Study to learn concepts
Learning concepts is so much more interesting than memorizing basic terms, numerical values and such. How I like to learn concepts is by using a multi-dimensional approach that systematically files information into long-term memory so that it’s there when you need it. The first thing I do is write out the concept in as much detail as needed to solidify it in my head. Then I access other parts of my brain…draw pictures, listen to podcasts on the topic (if available), reorganize the information, talk it out to my study partner, read various books or website on the topic, and then I go back and write it out again…only this time I use fewer words. Instead of using whole sentences to explain ideas, I’ll use keywords…as the information is distilled down I’d end up taking 8-10 pages of notes and condensing it down to one-sheet of keywords and ideas. Here’s an example of what that looks like for the Burns lecture in Advanced M/S:
Study to learn skills
You also have to study a certain way in order to learn skills such as giving injections, placing Foley catheters, taking a blood pressure and so on. Here are some tips for studying for skills:
- Watch videos of the skill (YouTube is great for this!)
- Read through the step-by-step instructions, and as you do so, picture yourself doing them. To solidify this, write out the instructions using simple keywords in a condensed format so it’s easy to reference.

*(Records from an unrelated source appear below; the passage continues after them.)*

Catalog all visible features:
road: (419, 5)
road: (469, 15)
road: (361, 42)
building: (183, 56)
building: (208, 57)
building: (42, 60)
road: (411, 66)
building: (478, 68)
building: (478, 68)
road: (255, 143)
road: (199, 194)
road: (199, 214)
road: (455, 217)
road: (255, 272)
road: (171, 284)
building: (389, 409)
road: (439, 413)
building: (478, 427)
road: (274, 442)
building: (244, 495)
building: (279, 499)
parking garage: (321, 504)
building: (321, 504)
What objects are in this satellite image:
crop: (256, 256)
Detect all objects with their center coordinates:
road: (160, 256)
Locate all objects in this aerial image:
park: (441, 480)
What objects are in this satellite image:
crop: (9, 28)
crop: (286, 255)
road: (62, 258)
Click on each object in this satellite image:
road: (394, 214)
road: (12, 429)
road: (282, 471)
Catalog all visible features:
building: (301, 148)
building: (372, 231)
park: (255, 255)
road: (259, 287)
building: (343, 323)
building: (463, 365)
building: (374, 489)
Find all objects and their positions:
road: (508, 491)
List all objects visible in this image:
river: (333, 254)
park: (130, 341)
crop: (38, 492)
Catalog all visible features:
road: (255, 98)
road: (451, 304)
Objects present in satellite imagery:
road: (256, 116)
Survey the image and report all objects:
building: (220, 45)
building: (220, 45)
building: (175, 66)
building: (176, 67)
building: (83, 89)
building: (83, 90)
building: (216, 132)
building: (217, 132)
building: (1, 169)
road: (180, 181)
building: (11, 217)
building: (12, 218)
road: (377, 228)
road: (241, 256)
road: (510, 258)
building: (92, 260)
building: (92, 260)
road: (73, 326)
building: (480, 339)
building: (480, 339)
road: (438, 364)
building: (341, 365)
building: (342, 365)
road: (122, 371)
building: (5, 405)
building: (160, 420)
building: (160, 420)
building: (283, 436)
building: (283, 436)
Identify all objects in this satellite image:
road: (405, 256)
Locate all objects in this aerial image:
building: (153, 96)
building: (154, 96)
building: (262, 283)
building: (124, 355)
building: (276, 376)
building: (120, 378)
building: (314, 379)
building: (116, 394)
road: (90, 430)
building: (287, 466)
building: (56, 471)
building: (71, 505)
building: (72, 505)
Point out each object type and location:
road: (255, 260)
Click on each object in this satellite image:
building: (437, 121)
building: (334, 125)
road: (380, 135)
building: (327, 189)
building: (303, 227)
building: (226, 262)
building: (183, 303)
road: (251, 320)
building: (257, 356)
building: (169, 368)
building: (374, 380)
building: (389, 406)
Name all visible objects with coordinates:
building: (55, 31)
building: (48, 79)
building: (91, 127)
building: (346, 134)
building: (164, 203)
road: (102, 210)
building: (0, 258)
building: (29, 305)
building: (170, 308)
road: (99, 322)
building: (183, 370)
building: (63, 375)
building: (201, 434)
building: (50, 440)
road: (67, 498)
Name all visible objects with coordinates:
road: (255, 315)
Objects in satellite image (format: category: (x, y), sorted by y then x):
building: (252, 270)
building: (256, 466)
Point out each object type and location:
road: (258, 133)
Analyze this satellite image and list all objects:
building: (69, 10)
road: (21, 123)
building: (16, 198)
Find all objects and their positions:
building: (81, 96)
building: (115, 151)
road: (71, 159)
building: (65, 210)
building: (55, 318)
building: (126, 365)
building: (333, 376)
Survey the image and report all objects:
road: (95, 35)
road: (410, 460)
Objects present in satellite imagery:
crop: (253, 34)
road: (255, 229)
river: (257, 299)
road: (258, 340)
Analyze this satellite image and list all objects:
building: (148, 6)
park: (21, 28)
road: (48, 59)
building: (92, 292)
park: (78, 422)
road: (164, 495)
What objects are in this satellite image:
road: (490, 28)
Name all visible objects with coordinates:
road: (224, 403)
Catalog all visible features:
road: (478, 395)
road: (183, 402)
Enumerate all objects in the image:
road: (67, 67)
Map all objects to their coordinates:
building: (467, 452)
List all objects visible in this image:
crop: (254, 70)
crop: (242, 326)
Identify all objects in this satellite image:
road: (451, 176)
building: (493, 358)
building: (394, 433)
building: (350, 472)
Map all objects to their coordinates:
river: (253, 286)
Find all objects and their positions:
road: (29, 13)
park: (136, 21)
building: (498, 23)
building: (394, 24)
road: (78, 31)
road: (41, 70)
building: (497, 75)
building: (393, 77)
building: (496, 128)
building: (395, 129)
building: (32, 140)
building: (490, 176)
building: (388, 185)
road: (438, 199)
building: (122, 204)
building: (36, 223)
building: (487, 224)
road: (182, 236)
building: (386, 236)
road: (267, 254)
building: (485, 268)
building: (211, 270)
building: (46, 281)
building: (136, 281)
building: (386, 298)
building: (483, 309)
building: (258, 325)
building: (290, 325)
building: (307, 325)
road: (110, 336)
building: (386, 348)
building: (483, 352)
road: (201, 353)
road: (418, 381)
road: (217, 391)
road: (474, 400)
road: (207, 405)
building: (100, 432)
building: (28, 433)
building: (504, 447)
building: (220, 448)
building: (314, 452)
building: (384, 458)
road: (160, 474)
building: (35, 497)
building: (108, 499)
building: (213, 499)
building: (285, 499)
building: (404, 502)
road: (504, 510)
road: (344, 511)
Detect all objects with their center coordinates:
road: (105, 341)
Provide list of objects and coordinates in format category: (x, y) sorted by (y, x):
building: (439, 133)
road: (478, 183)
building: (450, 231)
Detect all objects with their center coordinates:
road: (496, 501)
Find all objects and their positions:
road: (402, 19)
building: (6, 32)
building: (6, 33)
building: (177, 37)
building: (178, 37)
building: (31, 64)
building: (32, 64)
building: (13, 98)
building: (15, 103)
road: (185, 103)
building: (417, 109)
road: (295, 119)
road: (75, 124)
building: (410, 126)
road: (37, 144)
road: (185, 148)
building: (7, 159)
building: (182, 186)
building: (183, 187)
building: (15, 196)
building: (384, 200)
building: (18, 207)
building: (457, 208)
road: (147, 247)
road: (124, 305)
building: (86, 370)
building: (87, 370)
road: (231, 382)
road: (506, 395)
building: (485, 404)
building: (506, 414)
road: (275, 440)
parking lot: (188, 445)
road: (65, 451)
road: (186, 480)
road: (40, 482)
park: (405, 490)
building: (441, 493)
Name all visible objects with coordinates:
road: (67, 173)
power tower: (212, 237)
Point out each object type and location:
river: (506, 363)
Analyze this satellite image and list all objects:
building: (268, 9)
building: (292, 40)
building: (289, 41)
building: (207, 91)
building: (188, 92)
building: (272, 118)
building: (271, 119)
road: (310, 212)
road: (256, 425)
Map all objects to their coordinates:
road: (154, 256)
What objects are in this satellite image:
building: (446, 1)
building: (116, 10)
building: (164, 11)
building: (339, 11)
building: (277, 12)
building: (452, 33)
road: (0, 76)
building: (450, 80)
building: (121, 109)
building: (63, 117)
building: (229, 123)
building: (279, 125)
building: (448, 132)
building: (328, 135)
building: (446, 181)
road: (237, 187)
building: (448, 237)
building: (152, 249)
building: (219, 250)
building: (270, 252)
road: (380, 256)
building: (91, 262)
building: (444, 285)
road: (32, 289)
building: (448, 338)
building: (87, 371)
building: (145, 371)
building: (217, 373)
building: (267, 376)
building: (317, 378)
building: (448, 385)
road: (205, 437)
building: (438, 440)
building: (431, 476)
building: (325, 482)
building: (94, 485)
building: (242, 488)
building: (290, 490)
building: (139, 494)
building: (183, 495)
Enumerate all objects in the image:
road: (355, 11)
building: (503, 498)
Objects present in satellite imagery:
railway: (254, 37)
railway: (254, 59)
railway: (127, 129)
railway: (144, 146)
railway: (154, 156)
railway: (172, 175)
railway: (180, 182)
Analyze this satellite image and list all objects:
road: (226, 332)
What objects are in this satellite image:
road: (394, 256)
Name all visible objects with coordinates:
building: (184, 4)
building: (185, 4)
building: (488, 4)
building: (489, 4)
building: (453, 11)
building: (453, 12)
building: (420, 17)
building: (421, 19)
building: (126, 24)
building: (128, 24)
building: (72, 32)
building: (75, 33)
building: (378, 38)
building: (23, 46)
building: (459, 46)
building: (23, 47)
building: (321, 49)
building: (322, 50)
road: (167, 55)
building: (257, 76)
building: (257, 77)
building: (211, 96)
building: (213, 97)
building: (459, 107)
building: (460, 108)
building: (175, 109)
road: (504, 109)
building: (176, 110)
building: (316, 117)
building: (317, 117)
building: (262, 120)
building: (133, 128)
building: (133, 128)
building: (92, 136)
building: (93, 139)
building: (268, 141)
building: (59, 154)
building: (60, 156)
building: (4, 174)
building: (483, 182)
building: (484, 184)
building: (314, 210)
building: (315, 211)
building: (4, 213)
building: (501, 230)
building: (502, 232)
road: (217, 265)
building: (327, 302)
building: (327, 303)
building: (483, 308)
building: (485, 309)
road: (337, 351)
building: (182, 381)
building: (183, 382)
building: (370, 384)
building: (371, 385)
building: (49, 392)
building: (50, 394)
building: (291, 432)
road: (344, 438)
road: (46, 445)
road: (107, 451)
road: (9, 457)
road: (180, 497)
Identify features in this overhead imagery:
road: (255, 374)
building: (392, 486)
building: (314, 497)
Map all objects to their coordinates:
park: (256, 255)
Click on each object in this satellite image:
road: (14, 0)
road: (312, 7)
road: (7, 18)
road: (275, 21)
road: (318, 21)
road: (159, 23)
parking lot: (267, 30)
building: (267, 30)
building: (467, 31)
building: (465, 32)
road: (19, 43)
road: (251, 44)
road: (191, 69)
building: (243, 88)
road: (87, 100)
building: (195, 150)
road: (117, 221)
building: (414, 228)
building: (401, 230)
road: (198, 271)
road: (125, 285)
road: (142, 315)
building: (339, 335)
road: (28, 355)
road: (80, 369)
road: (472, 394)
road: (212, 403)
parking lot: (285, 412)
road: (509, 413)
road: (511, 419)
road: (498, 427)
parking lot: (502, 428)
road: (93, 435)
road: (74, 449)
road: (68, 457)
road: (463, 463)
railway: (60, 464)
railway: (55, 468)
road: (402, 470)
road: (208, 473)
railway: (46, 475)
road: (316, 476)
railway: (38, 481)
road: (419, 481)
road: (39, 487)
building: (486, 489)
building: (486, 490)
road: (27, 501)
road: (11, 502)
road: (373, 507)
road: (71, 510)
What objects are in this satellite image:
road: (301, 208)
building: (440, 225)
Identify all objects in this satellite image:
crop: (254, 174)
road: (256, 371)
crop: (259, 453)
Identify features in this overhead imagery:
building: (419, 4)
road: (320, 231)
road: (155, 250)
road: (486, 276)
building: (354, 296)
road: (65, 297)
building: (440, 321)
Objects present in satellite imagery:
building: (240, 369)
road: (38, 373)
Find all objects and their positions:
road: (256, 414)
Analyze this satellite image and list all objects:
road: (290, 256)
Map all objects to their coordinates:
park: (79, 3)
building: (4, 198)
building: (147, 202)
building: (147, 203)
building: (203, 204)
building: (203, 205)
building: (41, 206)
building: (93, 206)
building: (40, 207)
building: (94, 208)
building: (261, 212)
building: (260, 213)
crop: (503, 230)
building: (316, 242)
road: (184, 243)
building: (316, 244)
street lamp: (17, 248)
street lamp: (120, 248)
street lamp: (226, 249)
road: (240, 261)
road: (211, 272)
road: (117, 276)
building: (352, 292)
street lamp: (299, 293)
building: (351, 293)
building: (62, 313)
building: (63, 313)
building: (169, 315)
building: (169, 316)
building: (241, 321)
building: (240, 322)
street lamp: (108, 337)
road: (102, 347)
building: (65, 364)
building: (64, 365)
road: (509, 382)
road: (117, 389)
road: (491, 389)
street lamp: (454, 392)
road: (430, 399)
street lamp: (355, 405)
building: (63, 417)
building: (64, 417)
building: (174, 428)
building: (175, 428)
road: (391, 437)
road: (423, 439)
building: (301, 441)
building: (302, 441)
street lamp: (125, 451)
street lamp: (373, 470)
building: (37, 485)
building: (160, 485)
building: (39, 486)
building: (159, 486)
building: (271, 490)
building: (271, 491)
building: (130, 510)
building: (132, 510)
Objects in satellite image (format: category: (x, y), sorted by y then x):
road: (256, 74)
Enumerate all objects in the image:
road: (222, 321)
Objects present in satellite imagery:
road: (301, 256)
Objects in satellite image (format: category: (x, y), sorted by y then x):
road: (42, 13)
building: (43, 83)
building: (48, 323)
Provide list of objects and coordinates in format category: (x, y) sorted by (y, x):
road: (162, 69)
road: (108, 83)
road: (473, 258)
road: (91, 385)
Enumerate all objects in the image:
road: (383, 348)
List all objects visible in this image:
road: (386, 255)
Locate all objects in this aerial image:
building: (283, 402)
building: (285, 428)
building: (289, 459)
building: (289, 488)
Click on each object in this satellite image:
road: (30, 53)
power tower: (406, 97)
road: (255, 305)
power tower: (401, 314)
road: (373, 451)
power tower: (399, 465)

- Practice the actual skill over and over. If it’s a Foley and you are short on volunteers, set up a “fake patient” using a wine bottle or hot dog bun (sorry if that’s too graphic!). If it’s injections, practice on an orange or a hot dog (for transdermal). I promise I don’t have hot dogs on the brain! If it’s an assessment skill, grab a buddy and do the assessment until you feel comfortable with it.
Study to practice critical thinking
There are a few ways to study to practice your critical thinking skills…this is where you take what you know and apply it. Practicing critical thinking will help you on any nursing school exam, so don’t skip on this!
- Care plans. Sure, you may view your care plans as a tedious chore that you’re required to do prior to stepping foot in clinical…but if you approach them as opportunities to think about “The Big Picture” you can learn a lot.
- Case studies. If your instructors don’t assign case studies, then seek them out on your own. Case studies are an excellent way to think through a specific patient’s disease process, anticipate needs, make nursing diagnoses, develop a plan of care, and so on.
- Practice NCLEX questions. Even if the NCLEX is a couple of years away for you, you should start practicing early. Sure, you won’t be able to answer many of them in the beginning, but that’s OK. Get a book that groups the questions by body system and shows you the rationale for all the right and wrong answers. Reading through the rationales is an excellent way to practice critical thinking.
- In Clinical. Though you may be mostly focused on learning time management and basic patient-care and assessment skills in clinical, whenever you can work on putting all the pieces of the puzzle together. Read the chart, ask questions of the nurses and discuss the case with your clinical instructor.
By using different study methods, you access and exercise different parts of your brain making information more easily available when you need it. Plus, it keeps you engaged, reduces burnout and makes learning fun!